▸ **Exercise description**
Within the records below, find each line with the word "Президенти" and copy it out.
(Dataset records Opens)
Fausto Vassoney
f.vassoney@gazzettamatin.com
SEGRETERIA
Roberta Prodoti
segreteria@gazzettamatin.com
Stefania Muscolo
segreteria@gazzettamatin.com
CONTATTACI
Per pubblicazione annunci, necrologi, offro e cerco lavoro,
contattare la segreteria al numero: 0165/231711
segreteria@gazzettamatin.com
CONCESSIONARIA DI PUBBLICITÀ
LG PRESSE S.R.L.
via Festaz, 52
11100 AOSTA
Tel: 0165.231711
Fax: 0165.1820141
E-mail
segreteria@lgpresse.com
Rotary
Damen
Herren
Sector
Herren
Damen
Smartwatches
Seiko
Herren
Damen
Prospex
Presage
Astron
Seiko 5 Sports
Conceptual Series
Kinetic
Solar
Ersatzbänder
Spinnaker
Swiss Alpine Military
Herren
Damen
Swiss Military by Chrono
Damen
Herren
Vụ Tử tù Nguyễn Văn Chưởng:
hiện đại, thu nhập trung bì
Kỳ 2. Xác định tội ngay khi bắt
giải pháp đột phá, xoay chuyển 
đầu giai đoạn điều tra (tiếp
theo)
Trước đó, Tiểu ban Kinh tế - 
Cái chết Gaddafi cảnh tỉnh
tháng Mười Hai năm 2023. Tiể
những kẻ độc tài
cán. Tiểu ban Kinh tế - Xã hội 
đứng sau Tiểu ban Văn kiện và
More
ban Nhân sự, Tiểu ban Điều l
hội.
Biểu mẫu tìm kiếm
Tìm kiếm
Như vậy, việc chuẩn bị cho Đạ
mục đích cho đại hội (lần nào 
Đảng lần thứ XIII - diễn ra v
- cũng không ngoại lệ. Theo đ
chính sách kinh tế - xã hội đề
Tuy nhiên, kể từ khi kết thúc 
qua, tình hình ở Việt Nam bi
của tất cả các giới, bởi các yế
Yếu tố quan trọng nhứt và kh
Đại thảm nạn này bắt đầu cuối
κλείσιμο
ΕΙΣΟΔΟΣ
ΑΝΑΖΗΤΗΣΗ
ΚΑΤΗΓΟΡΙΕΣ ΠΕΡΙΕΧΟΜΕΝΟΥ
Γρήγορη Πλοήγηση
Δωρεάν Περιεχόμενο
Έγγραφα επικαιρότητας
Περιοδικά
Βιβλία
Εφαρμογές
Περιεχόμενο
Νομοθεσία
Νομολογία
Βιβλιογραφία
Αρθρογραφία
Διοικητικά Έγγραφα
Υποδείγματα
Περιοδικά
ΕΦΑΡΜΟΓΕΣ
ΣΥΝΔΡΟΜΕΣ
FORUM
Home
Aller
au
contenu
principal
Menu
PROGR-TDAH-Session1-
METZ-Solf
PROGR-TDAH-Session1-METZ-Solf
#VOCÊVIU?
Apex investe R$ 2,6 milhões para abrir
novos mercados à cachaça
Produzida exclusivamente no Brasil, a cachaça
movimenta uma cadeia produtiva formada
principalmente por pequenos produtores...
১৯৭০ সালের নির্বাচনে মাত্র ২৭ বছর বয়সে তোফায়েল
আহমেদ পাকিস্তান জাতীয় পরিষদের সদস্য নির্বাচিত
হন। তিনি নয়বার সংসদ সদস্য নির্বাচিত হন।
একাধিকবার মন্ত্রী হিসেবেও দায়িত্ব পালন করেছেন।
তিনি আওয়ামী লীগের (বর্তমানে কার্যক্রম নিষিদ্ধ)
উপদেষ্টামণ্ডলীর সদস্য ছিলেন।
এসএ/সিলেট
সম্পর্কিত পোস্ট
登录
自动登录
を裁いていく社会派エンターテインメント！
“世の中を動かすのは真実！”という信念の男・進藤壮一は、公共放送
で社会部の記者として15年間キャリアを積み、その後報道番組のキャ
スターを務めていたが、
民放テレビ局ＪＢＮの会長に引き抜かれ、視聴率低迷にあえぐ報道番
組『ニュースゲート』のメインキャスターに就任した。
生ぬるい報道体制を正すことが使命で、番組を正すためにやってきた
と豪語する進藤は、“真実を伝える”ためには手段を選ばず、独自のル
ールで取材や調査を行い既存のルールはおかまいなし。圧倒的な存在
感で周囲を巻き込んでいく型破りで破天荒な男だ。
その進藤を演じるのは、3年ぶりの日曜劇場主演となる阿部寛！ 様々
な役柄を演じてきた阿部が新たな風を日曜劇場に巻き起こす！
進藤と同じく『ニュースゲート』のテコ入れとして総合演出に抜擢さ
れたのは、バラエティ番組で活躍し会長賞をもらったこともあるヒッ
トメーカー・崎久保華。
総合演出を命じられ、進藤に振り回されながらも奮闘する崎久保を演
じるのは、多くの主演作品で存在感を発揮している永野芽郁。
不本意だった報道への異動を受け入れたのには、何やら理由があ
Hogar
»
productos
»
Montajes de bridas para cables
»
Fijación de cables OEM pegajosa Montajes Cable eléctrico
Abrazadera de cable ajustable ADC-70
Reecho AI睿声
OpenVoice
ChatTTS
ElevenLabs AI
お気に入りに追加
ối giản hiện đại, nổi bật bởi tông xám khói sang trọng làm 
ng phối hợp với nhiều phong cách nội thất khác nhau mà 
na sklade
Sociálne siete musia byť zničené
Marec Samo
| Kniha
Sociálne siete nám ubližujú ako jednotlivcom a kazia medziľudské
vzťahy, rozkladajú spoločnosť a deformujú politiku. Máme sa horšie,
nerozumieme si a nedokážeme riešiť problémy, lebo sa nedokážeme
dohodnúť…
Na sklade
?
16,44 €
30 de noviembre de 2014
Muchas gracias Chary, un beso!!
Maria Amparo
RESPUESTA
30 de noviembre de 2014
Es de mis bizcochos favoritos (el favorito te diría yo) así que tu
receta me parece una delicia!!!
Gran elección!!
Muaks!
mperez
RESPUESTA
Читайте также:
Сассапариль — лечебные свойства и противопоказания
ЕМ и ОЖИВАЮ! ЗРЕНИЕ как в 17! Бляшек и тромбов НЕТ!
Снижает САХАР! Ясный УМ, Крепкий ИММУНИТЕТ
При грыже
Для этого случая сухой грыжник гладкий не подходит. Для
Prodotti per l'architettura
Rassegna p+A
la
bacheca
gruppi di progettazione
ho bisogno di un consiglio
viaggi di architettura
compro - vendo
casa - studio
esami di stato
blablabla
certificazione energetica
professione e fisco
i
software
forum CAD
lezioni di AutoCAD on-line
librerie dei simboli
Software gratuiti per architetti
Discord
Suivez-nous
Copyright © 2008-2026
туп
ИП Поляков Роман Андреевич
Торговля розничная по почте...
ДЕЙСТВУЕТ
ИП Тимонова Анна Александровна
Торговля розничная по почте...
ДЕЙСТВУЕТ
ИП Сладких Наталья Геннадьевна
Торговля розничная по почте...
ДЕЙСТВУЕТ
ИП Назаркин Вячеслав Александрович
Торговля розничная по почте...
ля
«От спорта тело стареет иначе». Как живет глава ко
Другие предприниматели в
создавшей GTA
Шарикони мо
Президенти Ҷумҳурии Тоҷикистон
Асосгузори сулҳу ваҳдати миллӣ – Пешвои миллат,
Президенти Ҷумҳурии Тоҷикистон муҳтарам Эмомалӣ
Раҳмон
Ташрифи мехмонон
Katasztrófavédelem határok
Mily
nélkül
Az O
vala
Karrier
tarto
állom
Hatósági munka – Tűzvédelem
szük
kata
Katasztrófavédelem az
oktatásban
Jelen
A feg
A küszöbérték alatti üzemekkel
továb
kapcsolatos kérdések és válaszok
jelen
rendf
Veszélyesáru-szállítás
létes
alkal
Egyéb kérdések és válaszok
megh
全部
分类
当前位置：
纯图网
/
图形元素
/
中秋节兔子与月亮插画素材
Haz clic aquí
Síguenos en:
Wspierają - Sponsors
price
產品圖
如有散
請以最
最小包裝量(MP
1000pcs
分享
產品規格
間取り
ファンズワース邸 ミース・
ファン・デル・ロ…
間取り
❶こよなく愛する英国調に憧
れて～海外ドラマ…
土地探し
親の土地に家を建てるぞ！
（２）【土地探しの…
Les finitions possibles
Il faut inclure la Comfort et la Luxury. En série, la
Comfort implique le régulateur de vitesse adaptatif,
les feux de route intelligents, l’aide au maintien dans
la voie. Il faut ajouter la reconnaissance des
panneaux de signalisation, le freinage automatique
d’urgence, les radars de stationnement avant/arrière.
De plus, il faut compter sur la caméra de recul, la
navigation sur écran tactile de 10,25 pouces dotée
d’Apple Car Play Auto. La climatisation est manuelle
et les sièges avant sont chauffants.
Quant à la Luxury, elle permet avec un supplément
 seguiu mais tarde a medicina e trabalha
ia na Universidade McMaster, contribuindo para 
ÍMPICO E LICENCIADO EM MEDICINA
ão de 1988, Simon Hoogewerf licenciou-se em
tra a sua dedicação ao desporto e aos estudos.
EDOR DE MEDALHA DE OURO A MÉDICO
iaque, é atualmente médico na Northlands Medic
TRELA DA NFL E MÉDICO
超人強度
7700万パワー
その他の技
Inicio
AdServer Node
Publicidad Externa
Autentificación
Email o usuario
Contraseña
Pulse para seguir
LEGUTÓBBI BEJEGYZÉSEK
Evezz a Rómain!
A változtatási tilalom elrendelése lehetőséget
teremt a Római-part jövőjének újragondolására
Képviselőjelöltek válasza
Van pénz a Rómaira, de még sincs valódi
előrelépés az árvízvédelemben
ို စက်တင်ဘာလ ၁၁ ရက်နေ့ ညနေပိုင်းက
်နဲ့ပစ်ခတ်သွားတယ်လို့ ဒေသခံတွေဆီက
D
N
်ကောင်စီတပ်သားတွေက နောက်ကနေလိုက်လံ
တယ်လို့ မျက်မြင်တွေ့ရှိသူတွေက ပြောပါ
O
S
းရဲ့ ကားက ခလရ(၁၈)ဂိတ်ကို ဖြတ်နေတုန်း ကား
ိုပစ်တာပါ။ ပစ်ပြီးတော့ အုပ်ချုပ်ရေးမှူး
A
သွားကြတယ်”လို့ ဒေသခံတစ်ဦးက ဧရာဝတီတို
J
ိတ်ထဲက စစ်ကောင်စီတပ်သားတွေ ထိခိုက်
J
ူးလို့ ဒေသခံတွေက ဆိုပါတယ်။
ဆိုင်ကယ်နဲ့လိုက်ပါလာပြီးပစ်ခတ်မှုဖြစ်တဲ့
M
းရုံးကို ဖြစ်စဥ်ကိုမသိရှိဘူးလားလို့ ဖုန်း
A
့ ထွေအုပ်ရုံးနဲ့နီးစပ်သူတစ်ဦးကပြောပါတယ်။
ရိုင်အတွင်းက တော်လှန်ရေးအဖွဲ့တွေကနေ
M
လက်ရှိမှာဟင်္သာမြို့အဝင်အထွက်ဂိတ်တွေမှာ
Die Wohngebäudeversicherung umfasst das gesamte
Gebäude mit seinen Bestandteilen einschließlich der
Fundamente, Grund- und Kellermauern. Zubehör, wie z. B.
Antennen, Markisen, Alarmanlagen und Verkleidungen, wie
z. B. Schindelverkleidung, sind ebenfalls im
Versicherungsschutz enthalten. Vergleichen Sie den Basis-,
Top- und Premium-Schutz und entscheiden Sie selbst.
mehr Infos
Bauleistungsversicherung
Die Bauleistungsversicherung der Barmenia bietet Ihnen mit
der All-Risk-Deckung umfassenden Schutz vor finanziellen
(Dataset records Closes)
▸ **Reply**
Президенти Ҷумҳурии Тоҷикистон
Президенти Ҷумҳурии Тоҷикистон муҳтарам Эмомалӣ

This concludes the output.